VANCOUVER—Bicycle riding accounts for more genitourinary (GU) injuries in the U.S. than any other sport, with children suffering 10 times as many bike-related injuries as adults, researchers reported at the 33rd Congress of the Societé Internationale d’Urologie.

Those are among the findings of a review of information in the National Electronic Injury Surveillance System (NEISS) from 2002-2010. NEISS is a national probability sample of hospitals in the U.S. and its territories. NEISS is run by the United States Consumer Product Safety Commission and includes data from a sampling of American hospitals on every emergency department visit involving an injury associated with consumer products.

Benjamin Breyer, MD, of the Department of Urology at the University of California San Francisco, dug through thousands of line items in the NEISS to find bike-related GU injuries, identifying a total of 1,627. These included any type of fall from a bike, a bike rider colliding with an object other than his/her bike or the ground, and a person striking a part of his/her bike to produce injury. Overlapping injuries could happen: That is, one incident could produce more than one type of injury.

Collisions accounted for about 70% of the injuries. Sixty-one percent of the injured individuals were male. Furthermore, 12.1% were adult hospital inpatients and 6.6% were pediatric hospital inpatients, indicating adults were more likely to be hospitalized.

Dr.
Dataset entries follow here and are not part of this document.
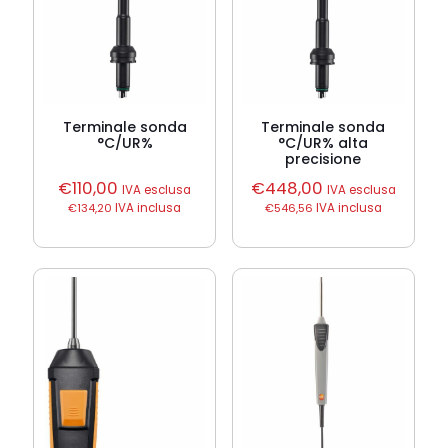
Terminale sonda
Terminale sonda
°C/UR%
°C/UR% alta
precisione
€
110,00
€
448,00
IVA esclusa
IVA esclusa
€
134,20
IVA inclusa
€
546,56
IVA inclusa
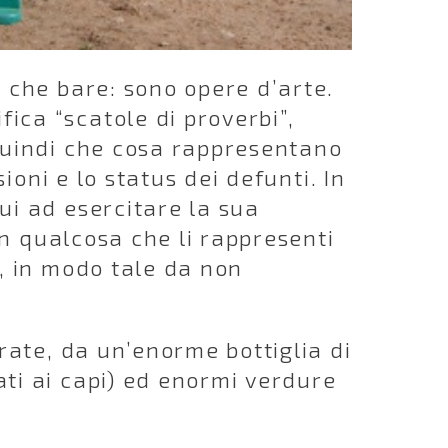
ù che bare: sono opere d’arte.
ica “scatole di proverbi”,
 Quindi che cosa rappresentano
ioni e lo status dei defunti. In
ui ad esercitare la sua
 in qualcosa che li rappresenti
a, in modo tale da non
arate, da un’enorme bottiglia di
ati ai capi) ed enormi verdure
Breyer calculated from these data that there were 53 and 448 bike-related GU injuries/100,000 person-years in adults and children, respectively, in 2002-2010.

“I bet parents have a lower threshold to seek attention for their child, and also pediatric injuries appeared less severe, because children had fewer kidney injuries and fewer admissions,” Dr. Breyer said in explaining the disparities in rates.

He calculated that this translated into a total of more than 43,200 such injuries across the U.S. in that time period. This is significantly higher than the total for all other sports-related GU injuries combined, including swimming (the sport associated with the second-highest total of GU injuries), football, basketball, soccer, skiing/snowboarding, and sports involving vehicles.

Children were most likely to have injuries of the female external genitalia, scrotum/testes, or penis. Adults were more likely to have injuries of the scrotum/testes. The urethra and kidneys were also injured in many patients, with adults being more likely than kids to have a kidney injury.

The top tube was responsible for the largest portion of injuries—about 50% in both adults and children. Handle bars caused the second-largest proportion of injuries.

Dr. Breyer and his colleagues now are exploring ways to promote injury prevention and are also examining what bicycle-related injuries occur to the rest of the body.